Using a contemporary sample of patients, we have demonstrated that multimodal imaging can be acquired and processed in a timely manner. The acute stroke imaging process must be efficient to maximize the benefit of reperfusion paradigms based on CTP. In the endovascular thrombectomy era, upfront CTA is critical for patient selection. This report provides real world acute stroke CT time metrics for the purpose of benchmarking – cerebral CTA should be available within 6 to 7 minutes of a NCCT and CTP an extra 5 to 8 minutes. Our data reflect the inherent differences in work processes (timing of IV cannulation) and imaging processes (cerebral CTA from CTP data compared to arch to vertex CTA) at the study hospitals, this makes our data more generalizable.
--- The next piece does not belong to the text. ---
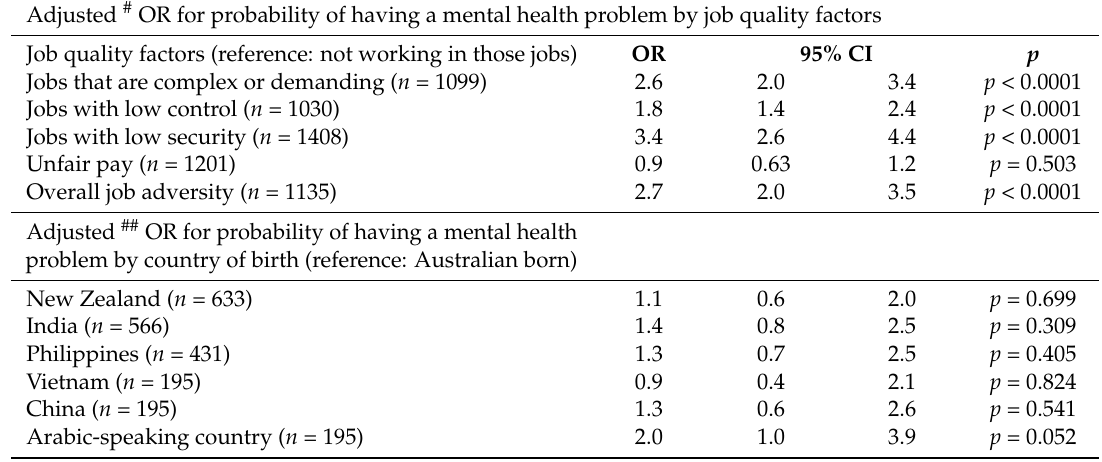
Table 3. Risk of having a mental health problem by psychosocial job quality factors and country of birth, Australian Migrant/Ethnic Minority Workers Exposure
We have focused on the imaging turnaround time alone to address the concern that additional perfusion imaging adds significant time delays in hyperacute stroke workflow. Indeed, if multimodal CT is not routinely performed upfront for all hyper-acute stroke, the addition of CTA alone may significantly delay the treatment workflow for patients with emergent large vessel occlusion presented to primary stroke centers.7 As recent as 2013, the median upload time for CTP alone was 23 minutes in health systems comparable to ours.8 With advances in hardware, network bandwidth and automated CTP processing, our overall median turnaround time is similar to the median of ~ 12 minutes from NCCT to completion of CTP processing reported in the multicenter Australasian EXTEND trial program which uses CTP exclusively for patient selection.4 Our definition of turnaround time, which starts from the planning scan, means routine median time recorded at Christchurch is even slightly faster than attended in EXTEND.
Extra information carries a cost, but the delay is minimal for most patients as shown by our data over a three-month period. We acknowledge the limitations; we did not record potential reasons for delay in patients with longer turnaround time, which most likely are due to patient factors such as agitation or difficult cannulation. Secondly, we only analyzed 3 months of data at each center but given the medians were consistent, additional cases are unlikely to change results. Thirdly, both our centers utilize automated perfusion processing, which may not be generally available and is likely to be faster than semi-automated processing using proprietary software.